Crawford didn’t think he could get to her before she could come up with it, so he went clattering back up the stairs in a half-crawl. She didn’t shoot, but he could hear her clump-clumping up after him, and somehow her imperturbable clockwork stride was more terrifying than the pistol. He was whimpering as he ran back down the hall to the room in which Keats waited for him.

Keats looked up in surprise when Crawford came lurching back into the windowless ward. “Did you find a—” he began.

“Quick, John,” Crawford interrupted, “how can I get out of here besides by the stairs?"—but the metronomic clumping had reached the floor they were on. “Jesus!” he said shrilly, and ran back out into the hall.

Josephine was standing ten yards away, pointing the pistol straight at him. He sat down and threw an arm across his face, hoping she’d fire quickly and not take time to aim—and then something burst out of the ward doorway to his right.

The gun boomed and flashed, and he wasn’t hit. He lowered his hands——and saw a glittering thing like a rainbow-colored serpent curling its heavy, scaled body in the air between him and Josephine; he was dazedly trying to make out whether it had wings that were beating too fast to see, like a hummingbird, or was hanging from some kind of spiderweb, when it simply disappeared.

The hallway’s stale air shook, and Crawford shivered in a sudden impossibly icy draft.

Josephine was staring wide-eyed at the space where the thing had been, and when she turned and ran back to the stairs it was with an animal grace that was the very opposite of her mechanical pose.

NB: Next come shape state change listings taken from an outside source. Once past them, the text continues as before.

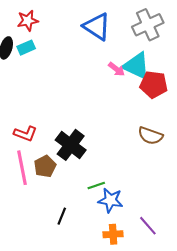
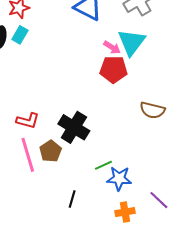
cyan rectangle: (26, 48) -> (20, 35), turned -30
cyan triangle: (136, 66) -> (132, 42), turned 48
red pentagon: (154, 85) -> (114, 69), moved

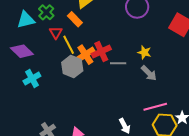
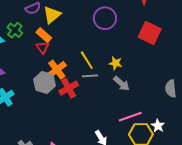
red triangle: (56, 33) -> (43, 47), moved
yellow line: (69, 45) -> (87, 60), moved
red cross: (101, 51) -> (69, 88), moved

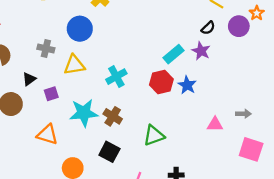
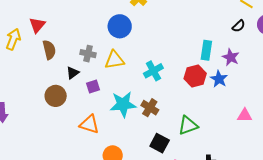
gray cross: (46, 48) -> (88, 54), moved
purple star: (201, 51) -> (231, 57), moved
cyan rectangle: (173, 54) -> (206, 50), turned -42
black square: (109, 152) -> (160, 143), moved

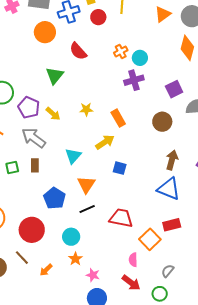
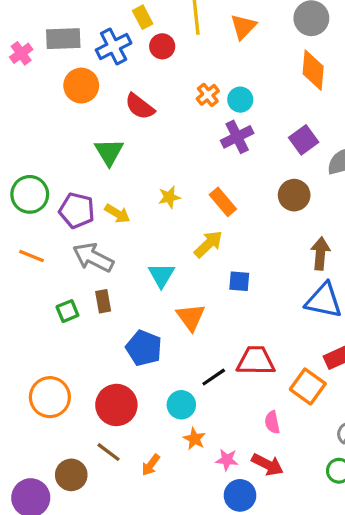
orange triangle: (163, 14) -> (243, 27), moved
black line: (87, 209) -> (214, 377), moved
pink semicircle: (133, 260) -> (272, 422), moved
red arrow: (131, 283) -> (267, 464), moved

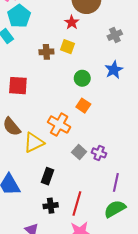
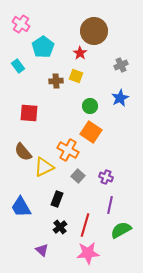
cyan pentagon: (19, 16) -> (43, 47), moved
orange square: (83, 106) -> (91, 132), size x1.5
gray square: (79, 152) -> (78, 176), moved
purple line: (116, 182) -> (110, 205), moved
black cross: (51, 206) -> (60, 227), turned -32

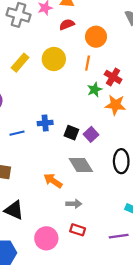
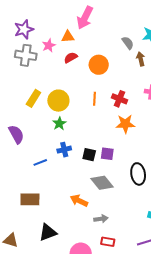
yellow circle: (54, 59) -> (58, 101), moved
orange line: (88, 63) -> (94, 99), moved
green star: (95, 90) -> (59, 124), moved
purple square: (91, 134) -> (107, 154), turned -32
black triangle: (14, 210) -> (48, 232), turned -36

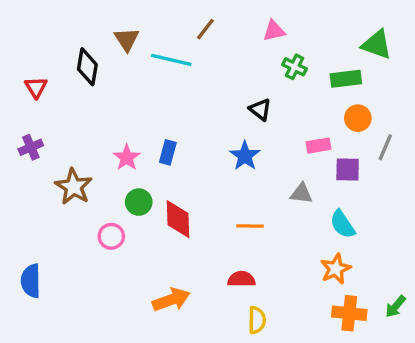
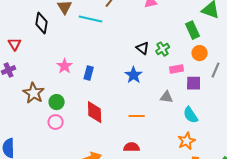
green cross: (294, 67) -> (163, 49), moved, turned 32
green rectangle: (346, 79) -> (193, 30), turned 72
red triangle: (36, 87) -> (15, 44), moved
pink star: (127, 158) -> (65, 66), moved
green circle: (139, 202) -> (57, 102), moved

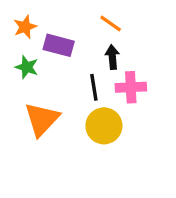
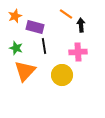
black arrow: (112, 57) -> (81, 25), moved
green star: (27, 67) -> (16, 48), moved
black line: (94, 87) -> (44, 46), moved

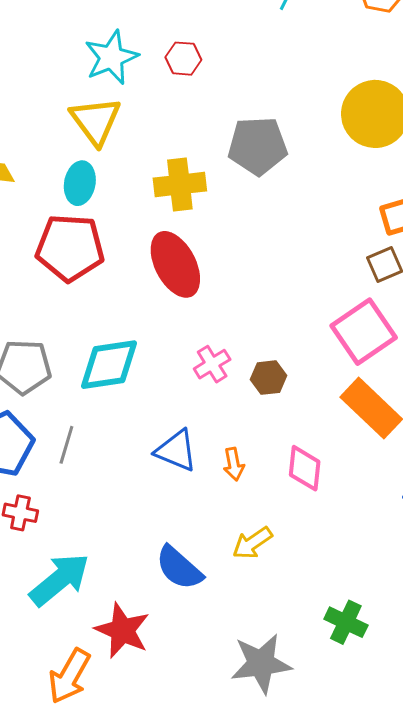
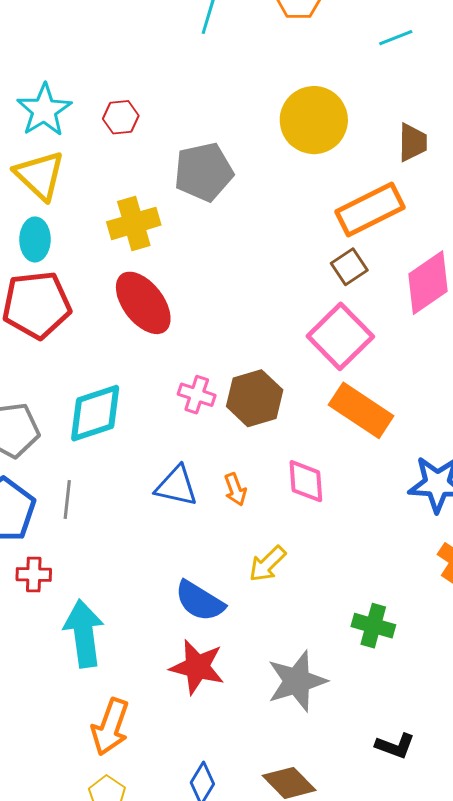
red hexagon: (183, 59) -> (121, 117), moved
pink cross: (212, 364) -> (197, 395), turned -30
brown hexagon: (269, 378) -> (255, 398), size x1.6
cyan arrow: (60, 580) -> (84, 633), turned -48
red star: (122, 630) -> (197, 667), moved

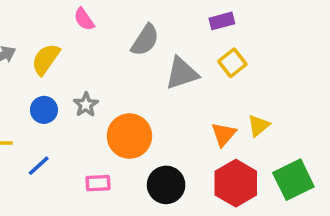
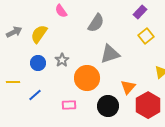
purple rectangle: (222, 21) -> (140, 12), turned -32
gray triangle: (182, 73) -> (110, 54), moved
orange triangle: (224, 134) -> (128, 87), moved

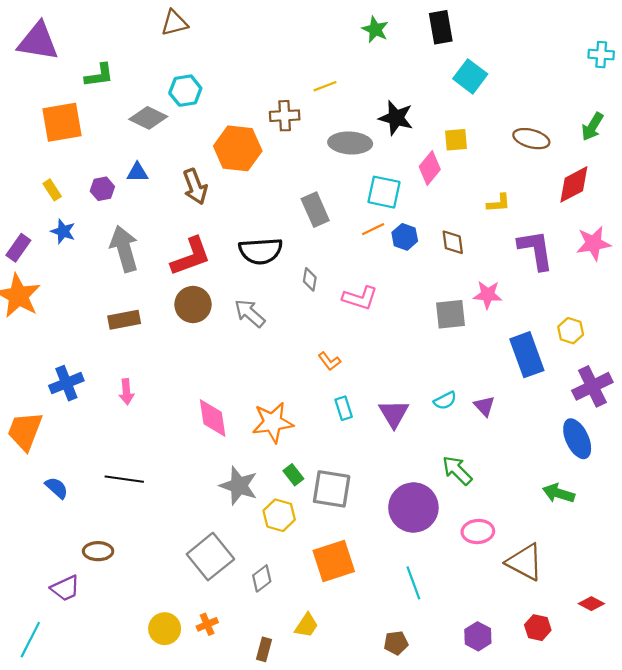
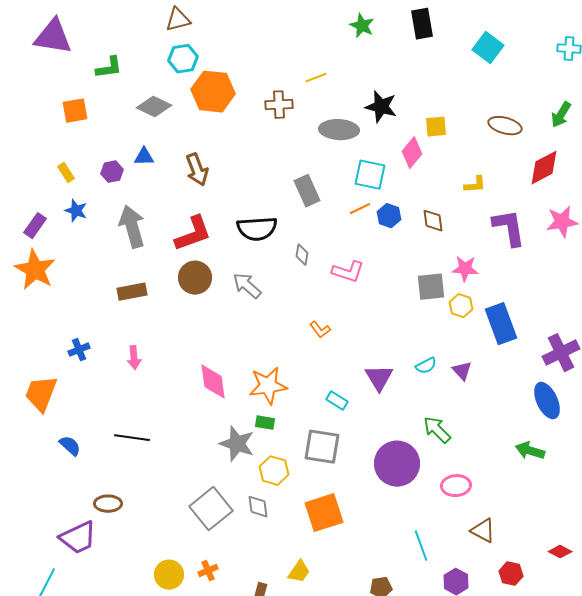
cyan square: (470, 76) -> (488, 48), moved
cyan hexagon: (185, 91) -> (183, 59), moved
orange square: (62, 122) -> (75, 111), size x0.7
orange hexagon: (238, 148) -> (213, 92), moved
yellow hexagon: (571, 331) -> (461, 306), moved
blue cross: (66, 383) -> (79, 350), size x0.7
cyan rectangle: (344, 408) -> (337, 401), moved, turned -40
green rectangle: (293, 475) -> (265, 423), moved, turned -42
brown triangle: (525, 562) -> (483, 531), moved, size x0.7
gray diamond: (262, 578) -> (258, 507), moved, turned -60
cyan line: (413, 583) -> (421, 546), moved
purple trapezoid: (65, 588) -> (78, 538), size x1.4

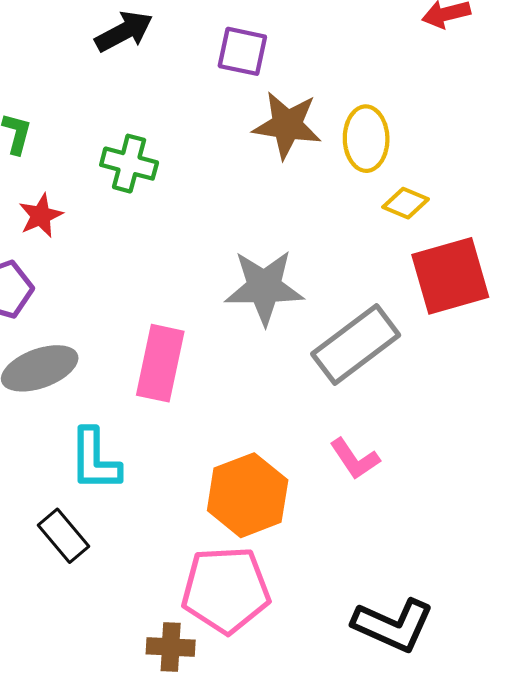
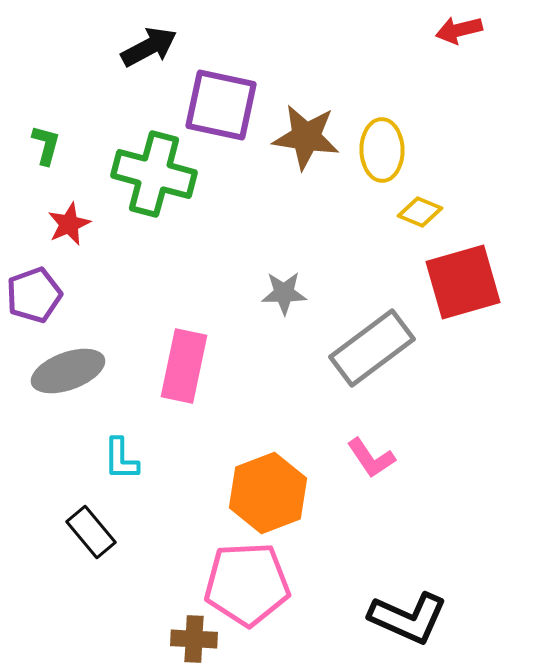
purple square: (242, 51) -> (221, 105), moved, size x1.5
green cross: (129, 164) -> (154, 174), size x1.5
gray star: (264, 287) -> (284, 293), size x0.6
cyan L-shape: (95, 460) -> (121, 459), size x0.7

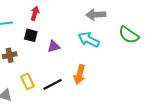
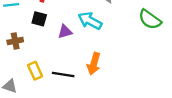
cyan arrow: (89, 40) -> (90, 21), moved
black line: (52, 84) -> (63, 75), turned 36

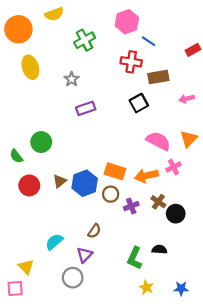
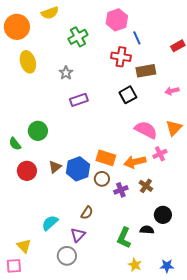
blue line: (149, 41) -> (137, 38), turned 32
black circle: (176, 214) -> (163, 215), moved

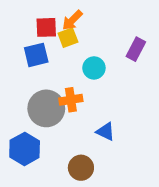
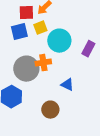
yellow square: (68, 38) -> (40, 28), moved
purple rectangle: (136, 49) -> (88, 49), moved
cyan circle: (94, 68) -> (59, 41), size x1.5

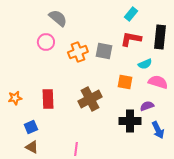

Keats was beside Crawford. “Get in here,” he was saying harshly, “and deny having seen anything.” He dragged Crawford back into the ward, where the patients were querulously demanding to know what was going on and who would carry them to safety if the building was under attack by Frenchmen. Keats told them that a nurse had gone mad and fired a pistol, and to Crawford’s surprise that explanation seemed to calm them.

“Act stupid,” Keats whispered. “They’ll assume you are anyway, to be assigned to Lucas. Tell them this fellow"—he waved at the corpse in the bed—"was this way when we got here.”

Crawford was about to protest that the patient really had been dead when they’d arrived, but before he could speak he looked down at the figure in the bed.

The body was collapsed, like a trolling net with the stiffening hoops taken out of it, and the mouth was now gaping and charred and toothless. When Crawford looked up, Keats was staring at him coldly.